You might ask: “What does the K. stand for?” There are no stupid questions, but this one comes pretty close. If Franz Kafka wrote a whole novel about Josef K. and still didn’t answer that question, do you really think that we can tell you? Some people have noticed that Keni K may be pronounced like קיניק, a Yiddish word that means “King.” Others associate K. with “Klezmer.”
Keni K is a virtual and stage persona, an irrational shadow that lurks behind a professorial presence. The Professor expended a lot of effort trying to be taken seriously but discovered that most people now are busy watching movies, following TV series, collecting “friends” and “likes.” How many people still care about abstruse academic research on literature in Yiddish and Hebrew? Harpo showed a way forward for disillusioned academics when he appeared as “the Professor” in Animal Crackers.
Some people are born comedians, while others have to work at it. Keni was too shy to tell jokes when he was a kid, so instead he played chess, clarinet, and tennis–awaiting the day when his mind and mouth would be opened for laughter.

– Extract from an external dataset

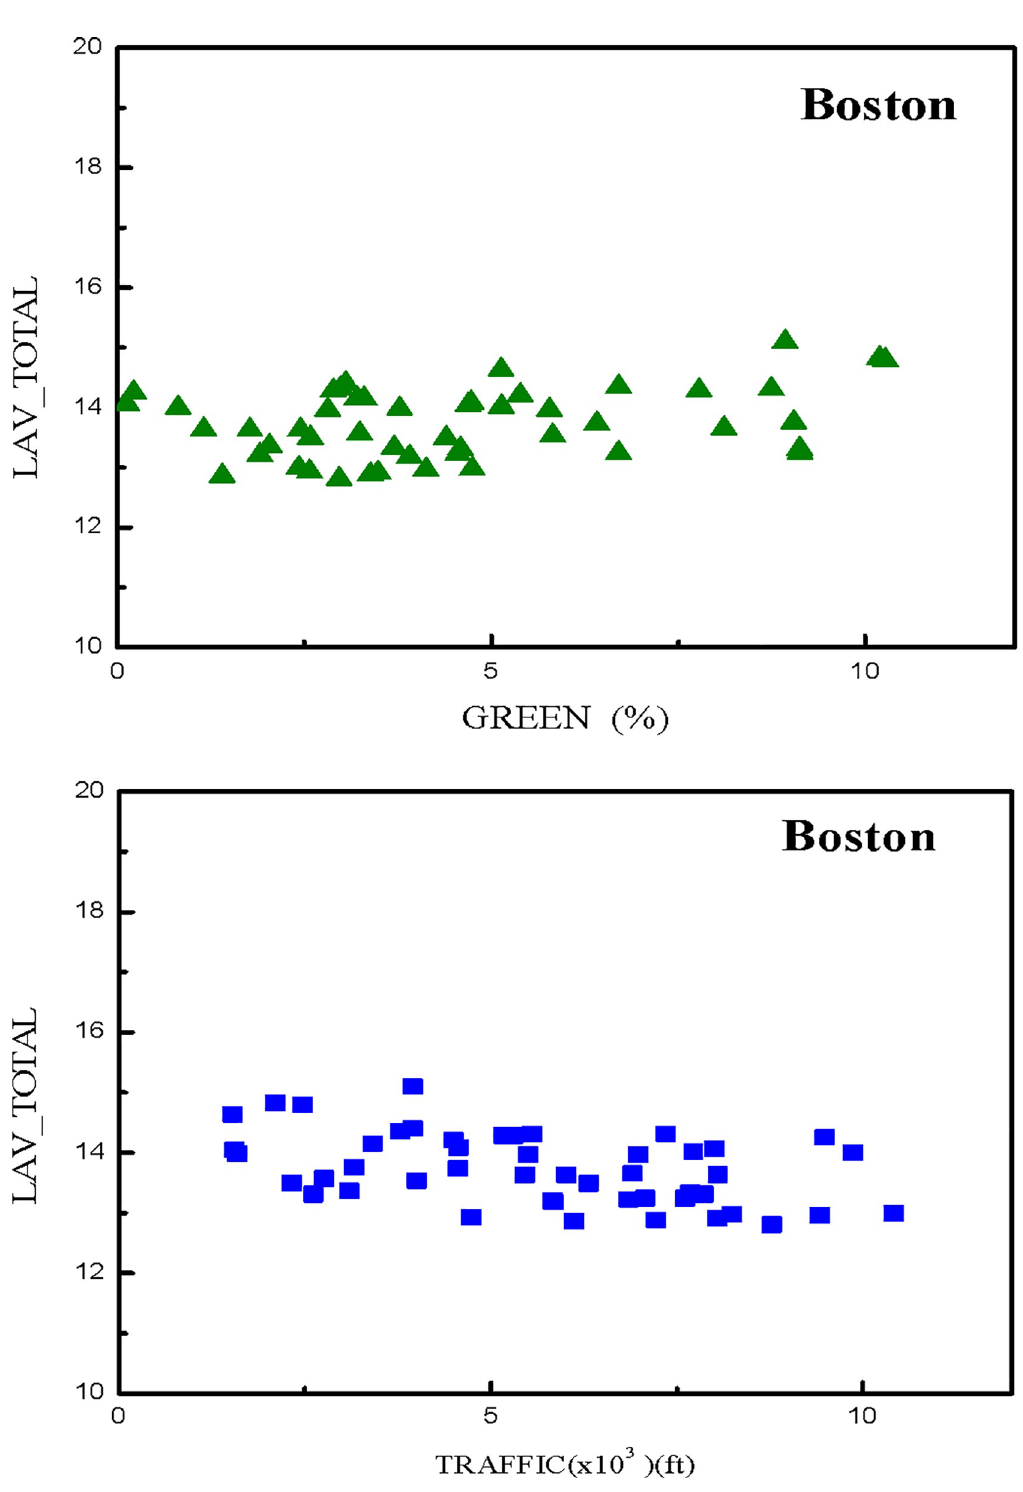
Fig 4. Data visualization to portray the relationships between property prices and selected features for (a) the green area percentage within a square unit; (b) the direct distance to the nearest station.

Knowing about stuff is less important than knowing how to do things. And since life is a series of interactions between people, what is more valuable than spreading joy and pleasure by knowing how to make people laugh? Everyone should work on humorous routines–bits (or, in Yiddish, shtiklekh).
Prof. Frieden taught standing up for decades, before he realized that he wasn’t getting laughs because he was doing standup badly. Entertain your audience or sit down! Who has time these days for the spirit of seriousness?
Since 2008, with education and the economy in bad decline at all levels, many students and their parents have questioned the value of liberal education. Although textual research and the traditional study of literature are essential to the humanities, they are endangered. Teaching needs to be more interactive, more performative, to keep students awake. Left to their own devices….
Traumatized by the 2016 presidential election, Prof. Frieden launched a protest against the failure of reason by drawing inspiration from childhood and experimenting with Harpo. With the Keni K persona as his guardian genius, he created a course at Syracuse University called Jewish Humor and Satire.
We laugh sometimes in order not to cry.
All the world is a stage, and these days that stage is often a virtual platform. JewishHumorandSatire.com is designed to help lift you onto that stage; or, if you prefer, we will let you sit in the audience until you are ready to perform.